### Texto do exercício

Tuesday, August 12, 2008

Goa: Pallolem Beach

Antes de vir pra Índia já escutava este nome: Goa. Passagem obrigatória dos turistas, o lugar de onde surgiu o trance, praias belíssimas, uma antiga colônia portuguesa, onde havia alguns (poucos) resquícios da nossa da língua Portuguesa.

Aproveitando um feriado na terça-feira, partimos para 4 dias na praia. Éramos alguns trainees que moravam em Bangalore, outros de Mumbai e outros de Chennai. Ao todo: uns 16. Dentre estes, a Juli!!! A Juli é uma amiga colombiana, trabalhamos e dividimos uma casa (ou flat??) durante 1 ano em SP. Coincidência boa estarmos os dois na Índia agora.

Decidimos ir a Pallolem Beach, no Sul de Goa. Parecia que estávamos todos na mesma situação: stressados com o trabalho ou com a cidade que estávamos vivendo. O plano era re-la-xar. Nada de passeios longos, ônibus, visita a templos... “Só” praia, sol, mar, cerveja, comida bom e risadas.

Nós de Bangalore fomos de ônibus fretado e depois de virar a noite na estrada, acordamos em Goa. Caminhando para a praia, eu ainda tinha o incômodo de carregar uma mala maior, terno e laptop – de Goa iria para Delhi a trabalho. Tive explicar várias vezes: “porque você trouxe terno pra praia???”

Palolem Beach é uma vila pequena, colorida e graciosa. Claro que tem a rua do comércio (como as praias brasileiras), cheia de lojinhas de artesanato e outros souvenires. A praia é bonita: uma baia com rochas nas pontas, mar azul e areia fina. Ao fundo, entre castanheiras e coqueiros, as pousadas, sempre com o restaurante voltado ao mar e decorado com lanternas, colchões e almofadas coloridas – uns mais chiques e outros mais simples.

Após andar um bocado, acabamos encontrando uma pousada de bom preço e capaz de acomodar o grupo quase todo – alguns casais preferiram outra pousada. Chegando na pousada, não se passaram 5 minutos, já estava de bermudão, olhando as ondas e tomando uma cerveja gelada – mesmo depois de uma noite mal dormida da viagem.

Depois veio o café da manhã reforçado, mais uma cerveja e finalmente o primeiro mergulho no Mar Arábico, Oceano Índico. E foi exatamente isso que pensei quando me joguei no mar, boiando com a cara pro Sol: “meu Deus olha onde eu to! Nadando no Índico”!

O pessoal de Mumbai e Chennai chegou. Corri na praia pra dar um abraço na Juli e logo fui conhecendo todo mundo. Almoço na praia: camarão e peixe, é claro (como todo bom mineiro)! Praia também pede FUTEBOL! O jogo foi: América do Sul (Brasil e Colômbia) x África (África do Sul, Camarões e Egito). América do Sul na cabeça!

######
### Dados fornecidos

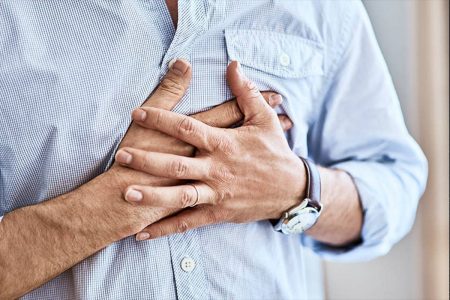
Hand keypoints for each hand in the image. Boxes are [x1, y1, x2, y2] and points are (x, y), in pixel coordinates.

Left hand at [115, 61, 305, 238]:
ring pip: (180, 196)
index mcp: (224, 143)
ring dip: (153, 196)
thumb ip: (246, 92)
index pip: (188, 128)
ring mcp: (217, 193)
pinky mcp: (218, 212)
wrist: (291, 189)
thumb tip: (233, 64)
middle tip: (121, 155)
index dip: (162, 119)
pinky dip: (165, 228)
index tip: (138, 113)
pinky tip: (143, 233)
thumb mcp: (264, 119)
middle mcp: (217, 169)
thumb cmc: (275, 152)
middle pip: (177, 164)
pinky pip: (189, 222)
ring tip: (127, 193)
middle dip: (148, 160)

######

■ **Instruções da tarefa**:
Responda às perguntas abaixo sobre o relato da viagem a Goa, numerando cada resposta como a pergunta correspondente.
1. Quantas pessoas, ao todo, faziam parte do grupo que partiu para a praia?
2. Para qual cidade iria quem escreve depois de Goa, e com que finalidade?
3. Quais equipes se enfrentaram no jogo de futebol?

■ **Resposta esperada**:
1. Uns 16.
2. Para Delhi, a trabalho.
3. América do Sul (Brasil e Colômbia) contra África (África do Sul, Camarões e Egito).